From the rows below, print unchanged only the lines running from the line with "scientific name: Arnoglossum plantagineum" up to and including the line with "genus: Pedicularis".
## Start
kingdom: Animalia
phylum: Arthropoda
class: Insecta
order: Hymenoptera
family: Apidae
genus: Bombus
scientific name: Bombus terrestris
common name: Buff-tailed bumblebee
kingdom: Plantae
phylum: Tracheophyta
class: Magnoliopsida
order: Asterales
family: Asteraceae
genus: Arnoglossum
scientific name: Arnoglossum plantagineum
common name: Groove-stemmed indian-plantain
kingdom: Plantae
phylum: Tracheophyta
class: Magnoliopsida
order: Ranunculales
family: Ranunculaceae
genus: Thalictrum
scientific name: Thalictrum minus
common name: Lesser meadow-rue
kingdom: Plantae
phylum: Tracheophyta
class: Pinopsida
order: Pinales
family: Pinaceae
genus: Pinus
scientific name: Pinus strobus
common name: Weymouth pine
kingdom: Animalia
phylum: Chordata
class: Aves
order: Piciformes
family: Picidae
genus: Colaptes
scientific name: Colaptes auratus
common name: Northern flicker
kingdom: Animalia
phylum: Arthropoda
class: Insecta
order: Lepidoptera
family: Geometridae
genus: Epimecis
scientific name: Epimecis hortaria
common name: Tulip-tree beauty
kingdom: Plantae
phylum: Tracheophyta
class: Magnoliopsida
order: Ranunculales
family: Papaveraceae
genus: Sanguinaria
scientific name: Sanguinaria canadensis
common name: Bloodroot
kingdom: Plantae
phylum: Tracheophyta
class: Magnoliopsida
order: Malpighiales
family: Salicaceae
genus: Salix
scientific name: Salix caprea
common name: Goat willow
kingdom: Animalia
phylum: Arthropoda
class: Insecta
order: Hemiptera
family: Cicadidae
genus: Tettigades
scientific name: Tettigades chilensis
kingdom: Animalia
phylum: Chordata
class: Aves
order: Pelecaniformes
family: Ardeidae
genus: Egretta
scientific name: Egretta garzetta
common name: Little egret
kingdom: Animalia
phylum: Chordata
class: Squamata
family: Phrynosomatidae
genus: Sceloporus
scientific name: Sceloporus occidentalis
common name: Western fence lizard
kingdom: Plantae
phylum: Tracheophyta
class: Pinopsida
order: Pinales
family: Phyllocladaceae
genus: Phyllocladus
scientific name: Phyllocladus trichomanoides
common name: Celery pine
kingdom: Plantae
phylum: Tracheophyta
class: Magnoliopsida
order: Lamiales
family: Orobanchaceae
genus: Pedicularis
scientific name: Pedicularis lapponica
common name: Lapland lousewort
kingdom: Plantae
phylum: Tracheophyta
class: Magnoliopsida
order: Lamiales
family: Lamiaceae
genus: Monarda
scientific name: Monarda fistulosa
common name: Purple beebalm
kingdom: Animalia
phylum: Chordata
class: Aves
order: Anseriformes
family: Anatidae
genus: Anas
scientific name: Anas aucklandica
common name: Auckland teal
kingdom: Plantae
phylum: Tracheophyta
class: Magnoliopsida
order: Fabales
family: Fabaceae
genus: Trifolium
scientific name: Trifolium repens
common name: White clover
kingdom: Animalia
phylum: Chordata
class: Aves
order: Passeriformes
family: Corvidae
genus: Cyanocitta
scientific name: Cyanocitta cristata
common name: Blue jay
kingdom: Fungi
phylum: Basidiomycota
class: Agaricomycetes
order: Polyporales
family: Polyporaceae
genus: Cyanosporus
## End
RESULT BELOW -
scientific name: Arnoglossum plantagineum
common name: Groove-stemmed indian-plantain
kingdom: Plantae
phylum: Tracheophyta
class: Magnoliopsida
order: Ranunculales
family: Ranunculaceae
genus: Thalictrum
scientific name: Thalictrum minus
common name: Lesser meadow-rue
kingdom: Plantae
phylum: Tracheophyta
class: Pinopsida
order: Pinales
family: Pinaceae
genus: Pinus
scientific name: Pinus strobus
common name: Weymouth pine
kingdom: Animalia
phylum: Chordata
class: Aves
order: Piciformes
family: Picidae
genus: Colaptes
scientific name: Colaptes auratus
common name: Northern flicker
kingdom: Animalia
phylum: Arthropoda
class: Insecta
order: Lepidoptera
family: Geometridae
genus: Epimecis
scientific name: Epimecis hortaria
common name: Tulip-tree beauty
kingdom: Plantae
phylum: Tracheophyta
class: Magnoliopsida
order: Ranunculales
family: Papaveraceae
genus: Sanguinaria
scientific name: Sanguinaria canadensis
common name: Bloodroot
kingdom: Plantae
phylum: Tracheophyta
class: Magnoliopsida
order: Malpighiales
family: Salicaceae
genus: Salix
scientific name: Salix caprea
common name: Goat willow
kingdom: Animalia
phylum: Arthropoda
class: Insecta
order: Hemiptera
family: Cicadidae
genus: Tettigades
scientific name: Tettigades chilensis
kingdom: Animalia
phylum: Chordata
class: Aves
order: Pelecaniformes
family: Ardeidae
genus: Egretta
scientific name: Egretta garzetta
common name: Little egret
kingdom: Animalia
phylum: Chordata
class: Squamata
family: Phrynosomatidae
genus: Sceloporus
scientific name: Sceloporus occidentalis
common name: Western fence lizard
kingdom: Plantae
phylum: Tracheophyta
class: Pinopsida
order: Pinales
family: Phyllocladaceae
genus: Phyllocladus
scientific name: Phyllocladus trichomanoides
common name: Celery pine
kingdom: Plantae
phylum: Tracheophyta
class: Magnoliopsida
order: Lamiales
family: Orobanchaceae
genus: Pedicularis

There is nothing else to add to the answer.